A veteran banker with extensive experience and keen on dodgy vocabulary made the distinction between real money and books’ figures: when there is an abundance of the latter, we are on the brink of a disaster. Lately, there are loads of books’ figures, which only exist on the balance sheets and that sustain themselves on the fictitious notion that time (and inflation) will make up for mistakes and excesses. The real estate crisis, the bubble, represents a great stimulus for books’ figures because of the tendency to postpone problems and continue inflating the balloon that is already flying on its own.
Since the real estate bubble burst (at the end of 2007) savings banks and banks trapped in impossible mortgages breathe into the balloon to maintain fictitious assets that have deteriorated while waiting for someone to remedy the situation. Yet, no one does. Had the errors been recognised and the deteriorated mortgages set back to zero at the very first signals of the crisis, things would have quieted down and the bill would not have reached the unmanageable size that is making the new government cringe.
If the ‘bad bank’ had been set up (it already existed as the Deposits Guarantee Fund; in Spanish, Fondo de Garantías de Depósitos) in mid 2008, when it was quite obvious what was going to happen and when the government still had four legislative years ahead, it would have been possible to deal with the crisis with fewer costs and a greater guarantee of success. Nobody then dared to bell the cat and, indeed, there was no lack of advisors who sweet talked the ‘rulers’ into believing everything was just fine, that the real estate sector would recover in no time and that things would work themselves out on their own. The opposite happened.

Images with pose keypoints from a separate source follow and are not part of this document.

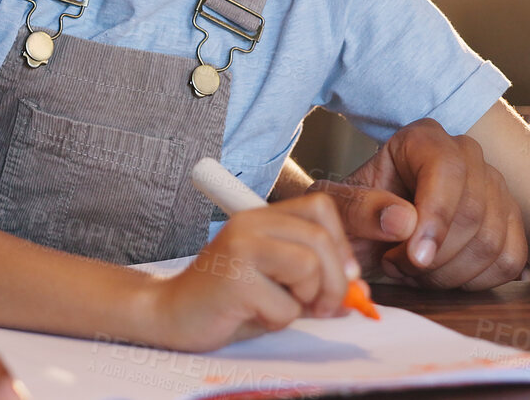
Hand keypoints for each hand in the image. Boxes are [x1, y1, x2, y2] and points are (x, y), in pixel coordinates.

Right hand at [142, 193, 356, 350]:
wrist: (171, 313)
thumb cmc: (226, 299)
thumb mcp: (278, 284)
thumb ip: (315, 284)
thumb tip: (358, 294)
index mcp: (260, 217)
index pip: (320, 208)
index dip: (340, 244)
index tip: (341, 276)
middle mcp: (249, 223)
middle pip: (320, 240)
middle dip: (334, 281)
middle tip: (323, 306)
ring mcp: (240, 247)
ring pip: (308, 266)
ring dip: (306, 300)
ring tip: (279, 307)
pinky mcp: (234, 278)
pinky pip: (285, 305)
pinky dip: (279, 321)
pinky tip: (252, 314)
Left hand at [307, 118, 525, 289]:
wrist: (368, 230)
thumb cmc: (352, 212)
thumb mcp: (335, 206)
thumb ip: (359, 208)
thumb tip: (405, 221)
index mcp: (423, 139)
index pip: (446, 170)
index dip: (436, 217)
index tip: (416, 256)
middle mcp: (466, 155)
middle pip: (474, 213)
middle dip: (434, 256)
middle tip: (395, 265)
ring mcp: (494, 187)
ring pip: (492, 243)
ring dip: (448, 273)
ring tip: (410, 270)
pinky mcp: (509, 222)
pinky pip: (509, 261)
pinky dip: (473, 282)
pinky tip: (438, 276)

On the road to refinancing impossible debts, large, medium and small, events stacked a great big unbearable pile of books’ figures. The mechanism is as old as the hills; in the past it was called ‘paper ball’, which took the form of bills of exchange bought in stamp shops, backed by absolutely nothing except for the possibility of discounting them in banks to produce useful money from nothing.
That ‘paper ball’ is now called mortgages and credit participations in virtual real estate-linked packages: unsold buildings, uncompleted promotions and undeveloped land. All of this is a problem in itself, but it spells contagious trouble especially along its recent development in providing income statements with interests that have not been paid but that have generated fictitious profits, and that have become assets on balance sheets when they are nothing if not liabilities.
Those responsible for these mistakes, frauds and frivolities are the ones who executed them, many of them scandalously compensated, but the ones responsible for maintaining this fictitious situation are those whose duty and legal obligation is to watch over and limit excesses and avoid dangerous fictions. To bring back to zero problematic credits is a drastic decision that requires a great deal of courage, but to keep on with that sort of fiction is what swindlers and fools do.
The best example of this stupidity comes from the now government-seized entities that a few days before the intervention flaunted in their accounts profits (albeit shrinking ones, but still profits), which a few days later became clamorous losses to the extent that all the affected institutions, and their own evaporated resources, ended up in bankruptcy.
The phenomenon is well known, repeated in each crisis following the same pattern, but the lesson is not learned. That CAM, Bancaja, the Banco de Valencia, the Galician savings banks, all of the Castilian and various Catalan ones… were in the red in 2009 was obvious; yet, they held on tight to their books’ money hoping for a miracle. There are no miracles; only facts, actually.